Embora conhecidos por seu trabalho sobre características populistas do "homenzinho contra o sistema", mais notavelmente em 1939, em Sr. Smith Goes to Washington, os dois homens eram de fato registrados e republicanos convictos. O próprio Capra expressou abertamente sua admiração pelos regimes fascistas de Benito Mussolini e Francisco Franco. Embora trabalhasse com conhecidos roteiristas de esquerda como Jo Swerling, Robert Riskin e Sidney Buchman, ele também trabalhou para preservar a credibilidade de seu próprio estabelecimento e se distanciar das inclinações de seus colaboradores servindo como informante do FBI com relação a seus contemporâneos de esquerda.
Em última análise, It’s A Wonderful Life (e sua recepção) é o produto de uma tensão entre personalidades e agendas conflitantes - o resultado final é um conto comovente, certamente, mas sem uma estrutura ideológica explícita. É uma história sobre a importância de cada um de nós para a comunidade - um conceito central puro o suficiente a partir do qual os espectadores de todos os matizes podem extrair qualquer mensagem que lhes seja mais adequada.
Refletindo sobre a investigação do FBI, John A. Noakes supõe que o conflito entre Bailey e Potter representa não a luta do comunismo contra o capitalismo, mas sim uma "forma moribunda" de capitalismo familiar centrado em pequenas empresas contra fomas "mais centralizado, mais corporativos” que acabariam por ocupar o seu lugar na segunda metade do século XX. Dito isso, é provável que haja muitos socialistas exigentes se aproximando de seus entes queridos para assistir a este filme quando o Natal se aproxima. Então, o que podemos extrair disso?
It’s A Wonderful Life parece-me o triunfo da ação coletiva sobre o interesse individual. Para estragar um filme de 75 anos: George quase se suicida com a ameaça de falência e prisão quando um depósito de $ 8.000 cai nas mãos de Potter, convencido de que todos estariam melhor se ele nunca tivesse nascido. Mas os habitantes da cidade, mobilizados pela esposa de George, Mary (Donna Reed), são, em última análise, sua salvação, pois juntam dólares amassados e trocados para compensar o déficit. Essa demonstração comovente de apoio mútuo ocorre fora da tela, enquanto é mostrado a George um mundo distópico no qual ele não existe por seu anjo da guarda Clarence (Henry Travers) para lembrá-lo de seu valor.
O relatório do FBI avalia Potter como um personagem "parecido com o do Scrooge", mas ele não é redimido como seu antecessor e, portanto, não desempenha nenhum papel na conclusão eufórica do filme. Em vez disso, é uma confirmação retumbante de que as pessoas não podem contar com os capitalistas que controlam nossos sistemas e recursos para nos salvar; devemos olhar um para o outro.

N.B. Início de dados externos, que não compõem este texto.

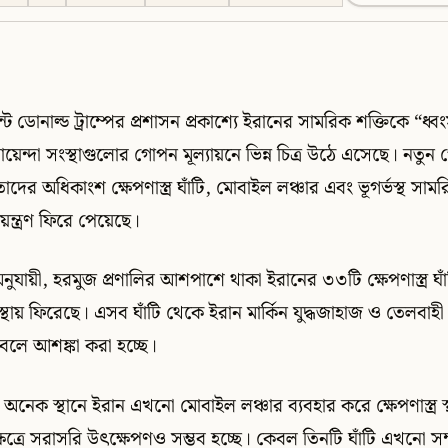
িডেন্ট ডোনাল্ড ট্রাম্পের প্রশাসন প্রকাশ্যে ইরানের সামরিক শক্তিকে “ধ্বং
য়েন্দা সংস্থাগুলোর গোপন মূল্যায়নে ভিন্ন চিত্র উঠে এসেছে। নতুন গ
দের অধিকাংশ ক্ষেপণাস্ত্র ঘাঁটি, মোবাইল লঞ্চার এবং ভূগর্ভস্থ সামর
ন্ত্রণ ফিরে পেয়েছে।
অনুযায়ী, হরমুজ প্রণালির আশপাশে থাকা ইরানের ৩৩টি ক্ষেপণাস্ত্র ঘা
থায় ফিরেছে। এসব ঘাঁটি থেকে ইরান মার্কিন যুদ্ধজাহাজ ও তেলবাহ
বলে আশঙ্কা করা হচ্ছে।
 অনেক স্থানে ইরান এখনো মোবাইল লঞ্চার ব্যবহার করে ক্ষেপণাস্ত্র স
ষেত্রে সরাসরি উৎক্ষেপণও সম্ভব হচ্ছে। কেবল তিনটি ঘাঁটি এখনো সম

"Nenhum homem é um fracasso quando tem amigos", Clarence lembra George quando ele retorna para seus entes queridos e vizinhos. Para citar integralmente Jimmy Stewart no clímax emocional do filme: "Feliz Natal, Frank Capra. Feliz Natal, J. Edgar Hoover. Feliz Natal, camaradas".
Sobre o autor
Rhys Handley é um jornalista cultural de Doncaster, no norte da Inglaterra. Atualmente, ele trabalha como coordenador da Action Tutoring, uma instituição de caridade nacional que oferece apoio extracurricular para alunos desfavorecidos.